===== EXTRAIT DU TEXTE =====
Gabriel: Il y a cette expression allemande qui dit: "Quand la route est vide, c'est le moment où il faut la construire". Pendant cette période, de nombreuses entreprises se sont rendu compte combien elles étaient en retard dans le domaine des dépenses et de la gestion de leurs cartes de crédit. Dès lors, nous avons eu la possibilité de collaborer avec des entreprises qui nous auraient été autrement inaccessibles avant trois ou quatre ans.

Aujourd’hui, vous êtes une entreprise de 50 collaborateurs. Vous proposez également des services de plus en plus variés…

Gabriel: En effet, nous avons vite réalisé que la gestion des cartes de crédit n’était qu’un élément parmi d’autres et avons fait évoluer notre portefeuille de produits vers une solution complète de gestion des dépenses. Avec son logiciel, Yokoy automatise l’administration de ces frais. Le service de comptabilité de l’entreprise n’a dès lors plus besoin de gérer les montagnes de factures et autres documents en fin de mois. Pendant le confinement, un grand nombre d’entreprises ont réalisé qu'elles avaient besoin de beaucoup de logiciels différents, mais que personne ne savait vraiment qui utilisait quoi, ou combien cela coûtait. Nous travaillons donc sur un modèle d'abonnement permettant d’avoir une vue d'ensemble de tous les logiciels et de leur utilisation.
===== EXTRAIT DES DONNÉES =====
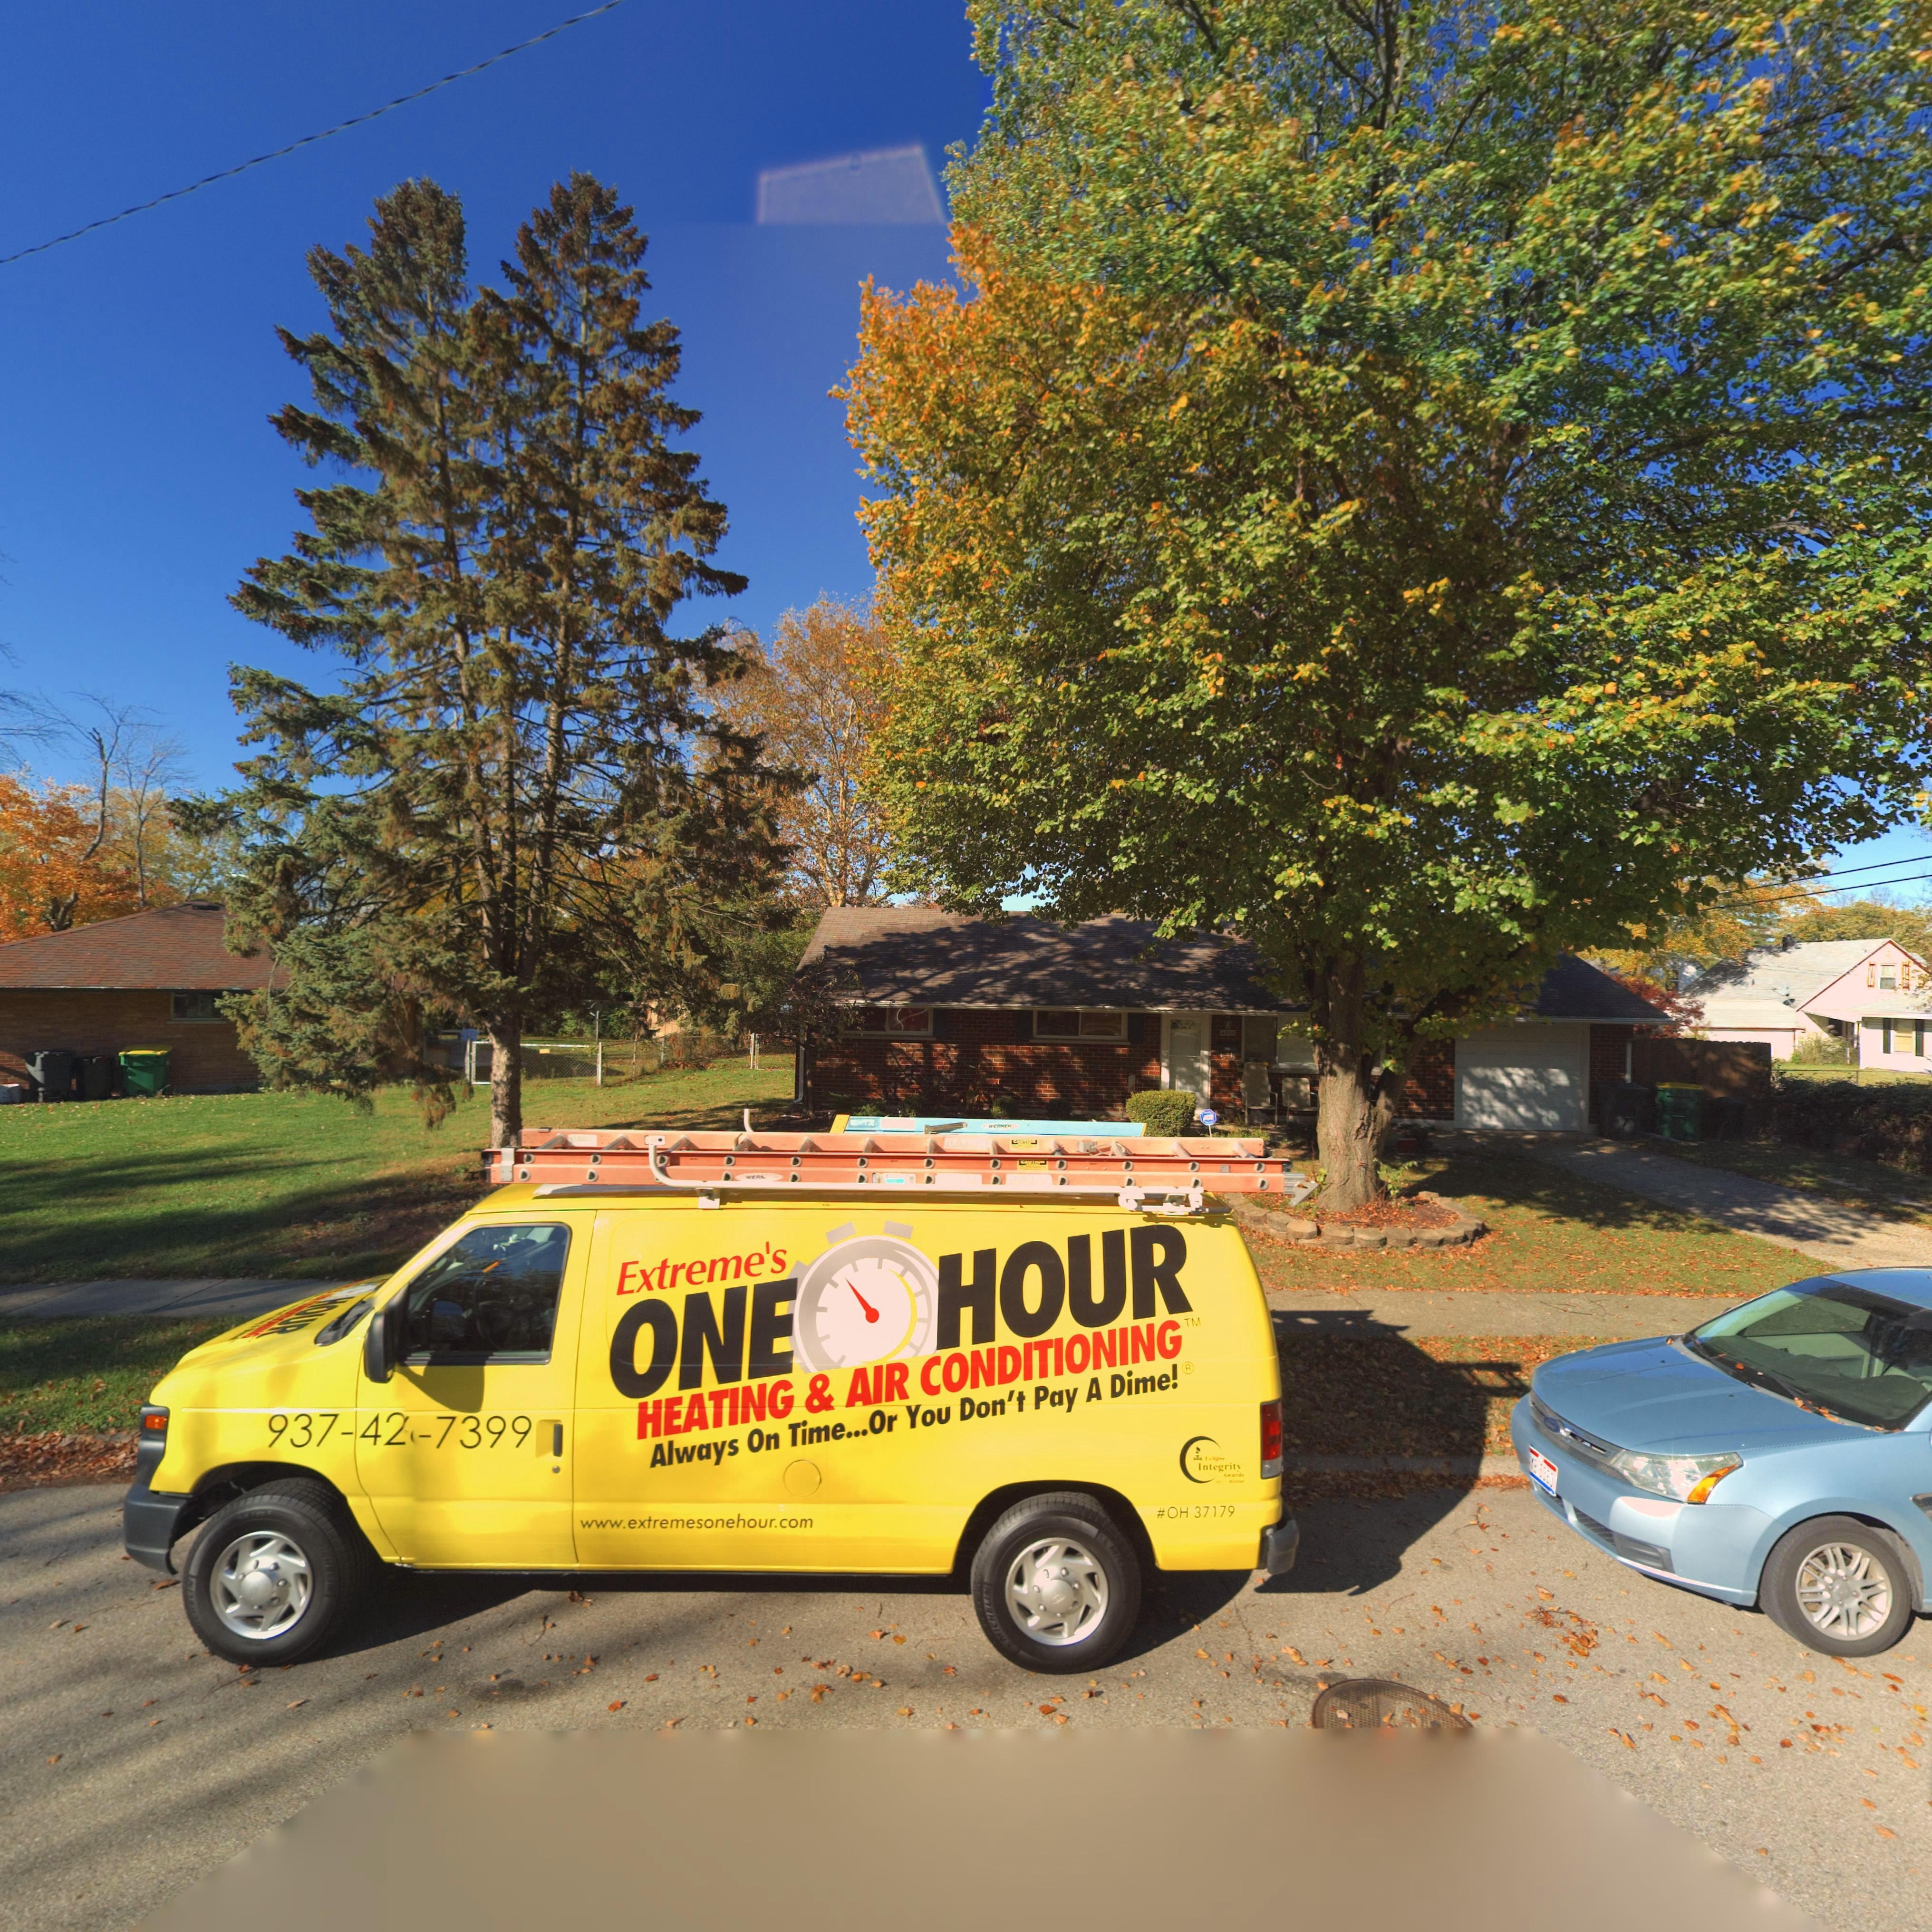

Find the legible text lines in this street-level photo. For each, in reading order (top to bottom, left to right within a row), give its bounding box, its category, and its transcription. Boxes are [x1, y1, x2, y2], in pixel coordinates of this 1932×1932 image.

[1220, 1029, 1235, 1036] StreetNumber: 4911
=====
**CONSIGNES**
a. Recopiez le passage de l'entretien sur Yokoy qui va de « Aujourd’hui, vous êtes » jusqu'à « de leur utilisation. ».
b. Écrivez la suite de l'entretien sur Yokoy, en reprenant juste après sa dernière phrase.

**RÉPONSES ATTENDUES**
a.
Aujourd’hui, vous êtes une entreprise de 50 collaborateurs. Vous proposez également des services de plus en plus variés…

Gabriel: En effet, nous avons vite réalisé que la gestion des cartes de crédit n’était qu’un élément parmi d’autres et avons fait évoluer notre portefeuille de produits vers une solution complète de gestion des dépenses. Avec son logiciel, Yokoy automatise l’administration de ces frais. Le service de comptabilité de l’entreprise n’a dès lors plus besoin de gérer les montagnes de factures et autres documents en fin de mois. Pendant le confinement, un grand nombre d’entreprises ont réalisé qu'elles avaient besoin de beaucoup de logiciels différents, mais que personne ne savait vraiment qui utilisait quoi, ou combien cela coûtait. Nous travaillons donc sur un modèle d'abonnement permettant d’avoir une vue d'ensemble de tous les logiciels et de leur utilisation.

b.
Yokoy est installé en Allemagne, en Autriche. Quelles sont les prochaines étapes?

Gabriel: Nous prévoyons de continuer notre expansion, en Europe et sur d’autres continents. Une implantation aux États-Unis ou en Asie serait assez logique, car notre objectif est de proposer une solution globale de gestion des dépenses pour les moyennes et grandes entreprises.


Informations

Biographie

Melanie Gabriel, CMO von Yokoy

Originaire du canton de Nidwald, Melanie Gabriel est Chief marketing officer (CMO) et cofondatrice de Yokoy. Auparavant, elle était responsable marketing dans une entreprise de software spécialisée dans le B2B (business to business). Pendant ses études, un bachelor à l’Université de Bâle et un master en business management à l’Université de Saint-Gall, Melanie Gabriel a cofondé Armoire Au Revoir et Verona 3000.